- Task statement
Set down the line that has "Additive set (e.g." and each line beneath it, through the last line of the entries, exactly and with no others.

- Record set
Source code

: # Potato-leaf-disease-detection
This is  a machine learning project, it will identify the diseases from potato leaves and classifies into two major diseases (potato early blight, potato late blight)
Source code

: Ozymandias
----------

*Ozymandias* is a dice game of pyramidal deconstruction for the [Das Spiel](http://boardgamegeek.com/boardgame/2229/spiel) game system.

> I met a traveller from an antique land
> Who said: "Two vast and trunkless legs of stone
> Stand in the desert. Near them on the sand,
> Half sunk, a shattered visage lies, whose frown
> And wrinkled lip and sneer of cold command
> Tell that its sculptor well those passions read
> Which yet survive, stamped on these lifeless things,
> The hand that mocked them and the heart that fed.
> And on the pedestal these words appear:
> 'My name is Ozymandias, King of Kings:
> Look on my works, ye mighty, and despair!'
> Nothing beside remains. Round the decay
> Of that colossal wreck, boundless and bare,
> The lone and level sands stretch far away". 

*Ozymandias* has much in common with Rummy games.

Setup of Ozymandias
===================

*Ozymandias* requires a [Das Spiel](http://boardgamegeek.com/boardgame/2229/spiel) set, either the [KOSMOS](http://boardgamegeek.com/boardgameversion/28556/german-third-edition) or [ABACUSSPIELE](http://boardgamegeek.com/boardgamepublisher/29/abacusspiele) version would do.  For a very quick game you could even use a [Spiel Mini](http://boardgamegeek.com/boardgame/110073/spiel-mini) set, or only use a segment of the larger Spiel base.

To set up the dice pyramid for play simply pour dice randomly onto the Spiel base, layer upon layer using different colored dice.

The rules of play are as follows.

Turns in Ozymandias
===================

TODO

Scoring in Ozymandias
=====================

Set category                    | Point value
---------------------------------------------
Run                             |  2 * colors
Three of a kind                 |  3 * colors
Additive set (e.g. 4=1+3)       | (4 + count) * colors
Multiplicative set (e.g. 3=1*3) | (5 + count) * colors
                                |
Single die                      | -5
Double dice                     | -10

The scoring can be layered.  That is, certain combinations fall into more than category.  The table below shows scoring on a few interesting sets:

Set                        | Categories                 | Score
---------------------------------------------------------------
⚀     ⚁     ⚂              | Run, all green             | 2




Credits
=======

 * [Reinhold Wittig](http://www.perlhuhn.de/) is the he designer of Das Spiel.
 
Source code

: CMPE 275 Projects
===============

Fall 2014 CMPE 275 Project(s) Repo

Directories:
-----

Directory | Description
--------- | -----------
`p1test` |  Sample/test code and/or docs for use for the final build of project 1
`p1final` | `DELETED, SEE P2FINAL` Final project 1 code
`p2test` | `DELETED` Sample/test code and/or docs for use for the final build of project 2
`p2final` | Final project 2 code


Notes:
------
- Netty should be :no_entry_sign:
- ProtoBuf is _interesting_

- Answer space
Additive set (e.g. 4=1+3)       | (4 + count) * colors
Multiplicative set (e.g. 3=1*3) | (5 + count) * colors
                                |
Single die                      | -5
Double dice                     | -10

The scoring can be layered.  That is, certain combinations fall into more than category.  The table below shows scoring on a few interesting sets:

Set                        | Categories                 | Score
---------------------------------------------------------------
⚀     ⚁     ⚂              | Run, all green             | 2




Credits
=======

 * [Reinhold Wittig](http://www.perlhuhn.de/) is the he designer of Das Spiel.
 
Source code

: CMPE 275 Projects
===============

Fall 2014 CMPE 275 Project(s) Repo

Directories:
-----

Directory | Description
--------- | -----------
`p1test` |  Sample/test code and/or docs for use for the final build of project 1
`p1final` | `DELETED, SEE P2FINAL` Final project 1 code
`p2test` | `DELETED` Sample/test code and/or docs for use for the final build of project 2
`p2final` | Final project 2 code


Notes:
------
- Netty should be :no_entry_sign:
- ProtoBuf is _interesting_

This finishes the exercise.